Under federal law, it is much easier to deploy terrorism-related charges against individuals inspired by radical Islam, because even elements like retweets can be considered material support for a designated foreign terrorist organization. The U.S. does not label domestic extremist groups as terrorist organizations, as banning Americans from supporting U.S.-based organizations would raise First Amendment issues.

There are certain acts of terrorism that are illegal under federal law regardless of motivation. That includes airplane hijacking, the use of particular explosives and weapons, and assassinating a government official. But stabbings and shootings aren’t included.

Take the prosecution of Dylann Roof, who was sentenced to death this year for the shooting deaths of nine black churchgoers in Charleston, South Carolina, in June 2015. Roof was found guilty on 33 counts, including hate crimes, but he was not charged with terrorism.

Shortly after the Charleston attack, in July 2015, HuffPost pressed former FBI Director James Comey on the hesitancy to label the Charleston shooting as terrorism. Comey acknowledged the attack might fit the “colloquial” definition of the word, but said he operated only in the legal framework, because of the nature of his job.

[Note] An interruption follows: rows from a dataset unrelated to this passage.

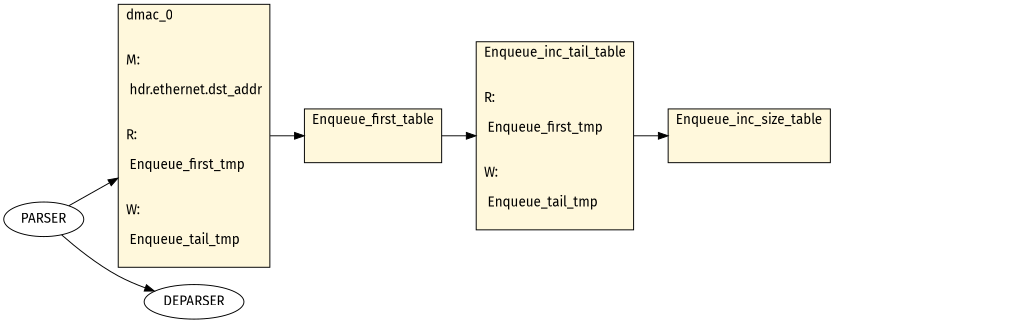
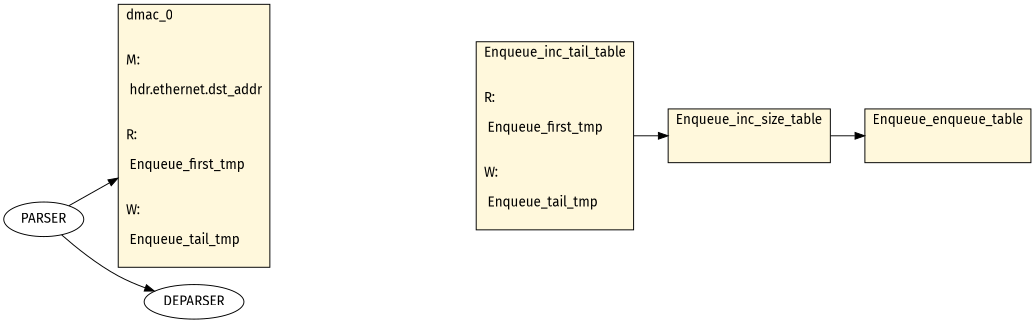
  digraph {
    fontname="Fira Sans"
    rankdir=LR
    node [fillcolor=cornsilk fontname="Fira Sans" shape=record style=filled]
    edge [fontname="Fira Sans"]
    n1 [label="dmac_0\l\l\nM:\l\n hdr.ethernet.dst_addr\l\n\lR:\l\n Enqueue_first_tmp\l\n\lW:\l\n Enqueue_tail_tmp\l\n "]
-   n2 [label="Enqueue_first_table\l\l\n "]
    n3 [label="Enqueue_inc_tail_table\l\l\nR:\l\n Enqueue_first_tmp\l\n\lW:\l\n Enqueue_tail_tmp\l\n "]
    n4 [label="Enqueue_inc_size_table\l\l\n "]
+   n5 [label="Enqueue_enqueue_table\l\l\n "]
    DEPARSER [fillcolor="" shape="" style=""]
    PARSER [fillcolor="" shape="" style=""]
-   n1 -> n2
-   n2 -> n3
    n3 -> n4
+   n4 -> n5
    PARSER -> n1
    PARSER -> DEPARSER
  }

“The only world I live in is when you bring charges against someone, and charge them with something under a particular provision that is a terrorism statute,” Comey said. “So that’s the framework through which I look at it.”

When Roof was indicted, Former Attorney General Loretta Lynch described hate crimes as the “original domestic terrorism.” She said the lack of terrorism charges against Roof didn’t mean the feds were taking the case any less seriously.

Lynch’s predecessor, however, said it’s time for the nation of reconsider what it labels as terrorism. Attorney General Eric Holder said Charleston should serve as a ”wake-up call″ on domestic terrorism. People like Roof, he explained, can become radicalized on U.S. soil without the aid or influence of a foreign terror network.

“We have a young man who apparently becomes radicalized as the result of an incident and becomes more radicalized as a result of what he sees on the Internet, through the use of his computer, then goes and does something, that by his own words apparently is a political-violent act,” Holder told HuffPost. “With a different set of circumstances, and if you had dialed in religion there, Islam, that would be called an act of terror. It seems to me that, again on the basis of the information that has been released, that’s what we have here. An act of terror.”